John Moore's heartbreaking image has captured world attention |
Late in his book Stamped From The Beginning, Dr. Ibram X. Kendi makes a point I’d never considered before (one among many): America’s elected officials didn’t embrace the Civil Rights Movement in the 1960s because it was right. They didn’t write laws extending voting rights, police protection, and public schools to African Americans because they felt fuzzy inside. They weren’t moved by some overwhelming change in America’s social conscience.
They did it because they knew the world was watching.

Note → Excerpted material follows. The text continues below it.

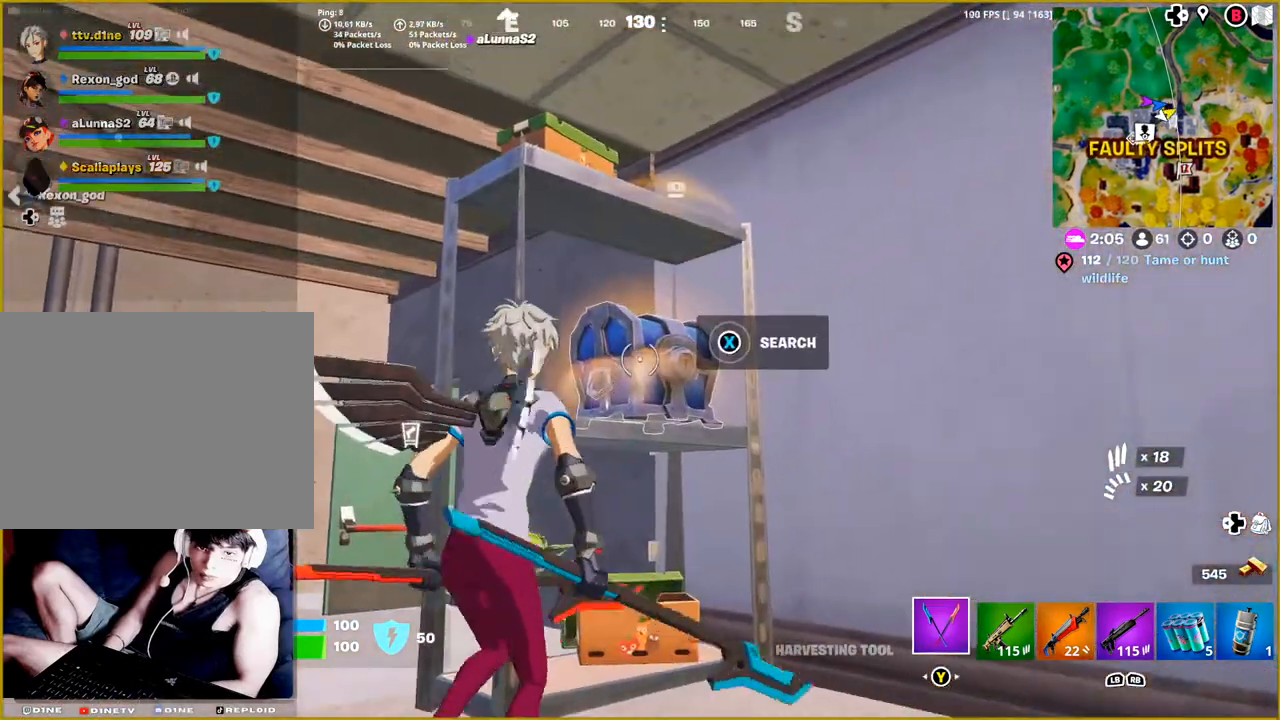
{"buttons": [], "left_stick": "center", "right_stick": "center", "events": [[83, "SQUARE", "down"], [200, "SQUARE", "up"]]}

Following World War II and the upheaval caused by carpet bombing and the Marshall Plan, America had the moral heft necessary to change the world. We alone had the military might, economic power, and simple numbers to help create a better world. Granted, this happened because Europe and Asia had been bombed into oblivion, their industrial and cultural bases obliterated to expunge global fascism. But still, America had a unique opportunity in world affairs.
This opportunity wasn’t unchallenged, though. Having paid the high cost of two world wars, the Soviet Union desperately didn’t want to meet the postwar global landscape alone. Having established COMINTERN and the Warsaw Pact, it settled into a long-term global strategy session. It provided strategic help to revolutionary anti-colonialists like Patrice Lumumba and Fidel Castro. And it waited.
As the public face of capitalism, liberal democracy, and Enlightenment freedom, America needed to press the case before a global audience that our model of government better suited the world’s needs than Soviet mandatory collectivism.And we couldn’t do that if we kept designated groups subordinate at home. Civil rights weren’t merely a social good in the 1950s and 1960s; they were a PR front in the Cold War. A front we fought aggressively.
I couldn’t help remembering this fact as President Trump’s concentration camps for immigrants became a national and international news-gathering controversy. John Moore’s heartbreaking photograph of an unidentified two-year-old girl weeping at the border over her separation from her parents, has become an international phenomenon. This has become the face America currently presents to the world. And it’s a face we should all feel ashamed of.
This isn’t hay. I’ve written previously that America won the Cold War in part by subsidizing art, science, and education. Come to our side, we pledged the world through our actions, and you’ll have more beauty, more knowledge, and more opportunities for upward advancement than any other system our planet offers. We won partly on this platform. Then, having won, we burned the platform to the ground.
This, sadly, is how the world will see America for years to come |
It’s impossible to disregard America’s precarious place in today’s world. Having won the presidency partly by telling voters “the world is laughing at us,” Donald Trump has prosecuted his presidency by openly disregarding global opinion. He’s launched tariffs on our allies in NAFTA and the EU, sometimes in defiance of treaties, while snuggling up to notorious opponents of freedom like Xi Jinping and Kim Jong-Un.
Donald Trump is apparently immune to scrutiny, at home or abroad. He shows no awareness that people watch him, as America’s public face, and make determinations about how trustworthy Americans are on trade, rights, or economy. He doesn’t care that he’s telling the entire world they can’t trust us to keep our word, uphold our values, or present the global community a better choice than complete anarchy.
And I’m forced to wonder what’s the alternative.
The only countries capable of seriously challenging American global dominance today are China and Germany. China is currently on track to becoming history’s longest-surviving one-party state, and for obvious reasons, history takes a dim view of potential German world hegemony. This means we’re facing a potential future world without any sort of moral leadership, and the alternative is international lawlessness. Today’s economic and military complexity absolutely demands some form of world leader.
America absolutely needs to resume its former practice of showing the world its best face. We won the war against Soviet Communism, in no small part, by rejecting our worst impulses and enshrining antidiscrimination into our laws. Admittedly, we still have long strides to achieve the potential of our goodness. But showing the globe the worst aspects of our racist past is essentially surrendering the international PR front.
Donald Trump needs to become aware that the world watches him. Sadly, our era’s defining image may be that notorious G7 stare-down between Trump and Merkel. The forces who captained World War II are back at it again. And that, sadly, is the face the United States is currently showing the entire world.